Significantly, petitioner's admission was done not thru his counsel but by Dr. Martin
himself under oath, Such verified admission constitutes an affidavit, and, therefore,
receivable in evidence against him. Petitioner became bound by his admission. For
Cecilia to avail herself of her husband's admission and use the same in her action
for legal separation cannot be treated as malpractice.
Thus, the acquittal of Atty. Felix, Jr. in the administrative case amounts to no more
than a declaration that his use of the documents and papers for the purpose of
securing Dr. Martin's admission as to their genuiness and authenticity did not
constitute a violation of the injunctive order of the trial court. By no means does the
decision in that case establish the admissibility of the documents and papers in
question.
It cannot be overemphasized that if Atty. Felix, Jr. was acquitted of the charge of
violating the writ of preliminary injunction issued by the trial court, it was only
because, at the time he used the documents and papers, enforcement of the order
of the trial court was temporarily restrained by this Court.

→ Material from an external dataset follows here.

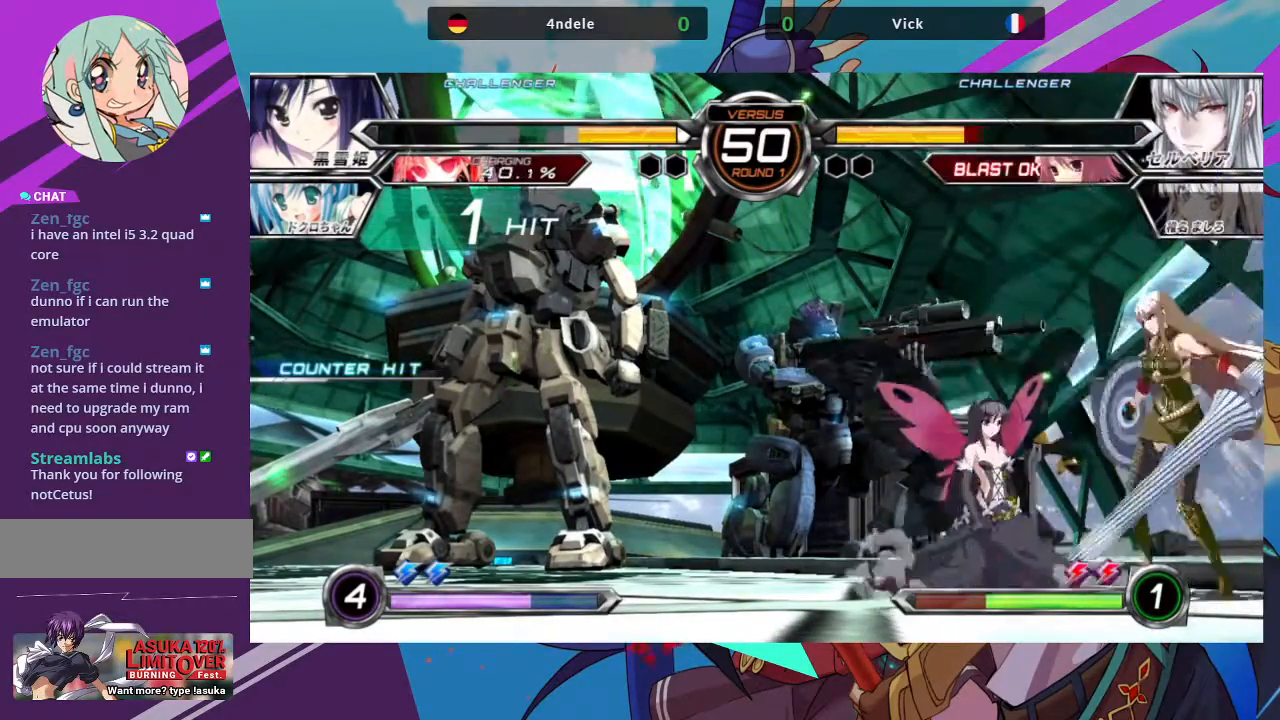
{"dt_ms": 500, "buttons": ["TRIANGLE"], "left_stick": "down-right", "events": [[267, "SQUARE", "down"], [383, "SQUARE", "up"], [450, "TRIANGLE", "down"]]}
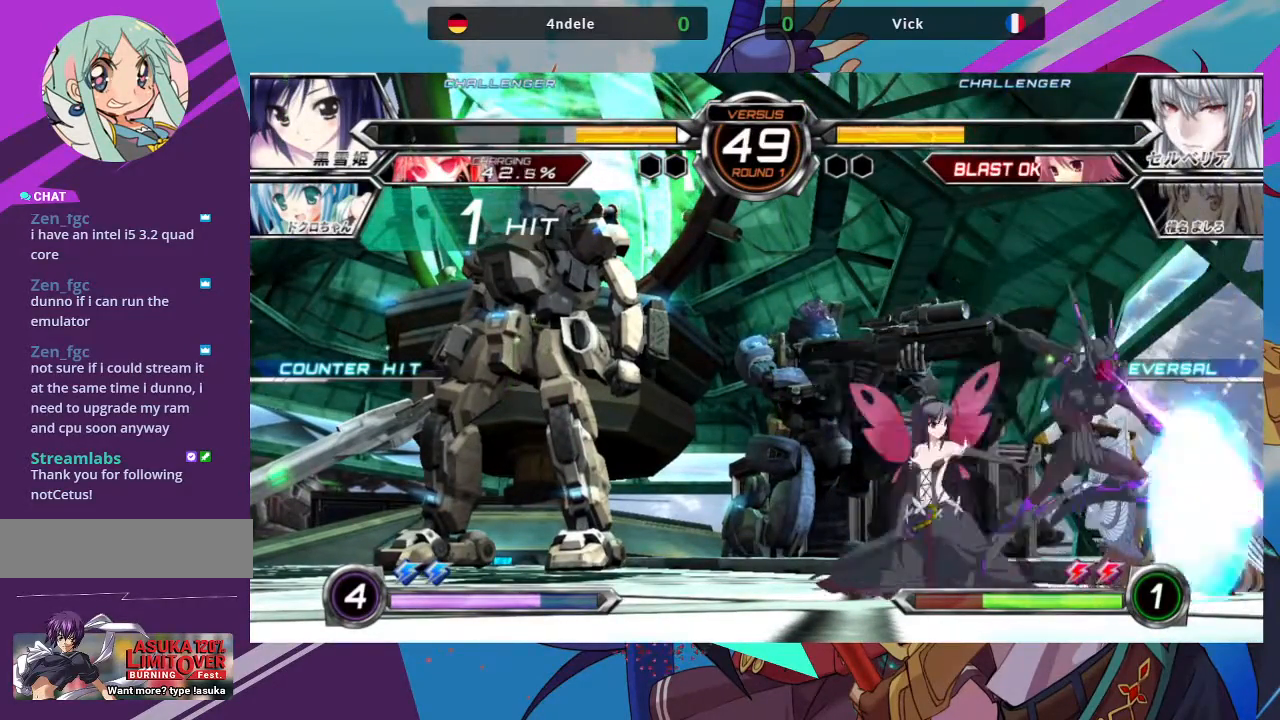
{"dt_ms": 500, "buttons": [], "left_stick": "down-right", "events": [[67, "TRIANGLE", "up"]]}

The TRO issued by this
Court was eventually lifted as the petition for certiorari filed by petitioner against

the trial court's order was dismissed and, therefore, the prohibition against the
further use of the documents and papers became effective again.
Indeed the documents and papers in question are inadmissible in evidence. The
constitutional injunction declaring "the privacy of communication and
correspondence [to be] inviolable"3 is no less applicable simply because it is the
wife (who thinks herself aggrieved by her husband's infidelity) who is the party
against whom the constitutional provision is to be enforced. The only exception to
the prohibition in the Constitution is if there is a "lawful order [from a] court or when
public safety or order requires otherwise, as prescribed by law." 4 Any violation of
this provision renders the evidence obtained inadmissible "for any purpose in any
proceeding." 5
The intimacies between husband and wife do not justify any one of them in breaking
the drawers and cabinets of the other and in ransacking them for any telltale
evidence of marital infidelity. A person, by contracting marriage, does not shed
his/her integrity or his right to privacy as an individual and the constitutional
protection is ever available to him or to her.
The law insures absolute freedom of communication between the spouses by
making it privileged. Neither husband nor wife may testify for or against the other
without the consent of the affected spouse while the marriage subsists. 6 Neither
may be examined without the consent of the other as to any communication
received in confidence by one from the other during the marriage, save for specified
exceptions.7 But one thing is freedom of communication; quite another is a
compulsion for each one to share what one knows with the other. And this has
nothing to do with the duty of fidelity that each owes to the other.
WHEREFORE, the petition for review is DENIED for lack of merit.
SO ORDERED.
Regalado, Romero and Puno, JJ., concur.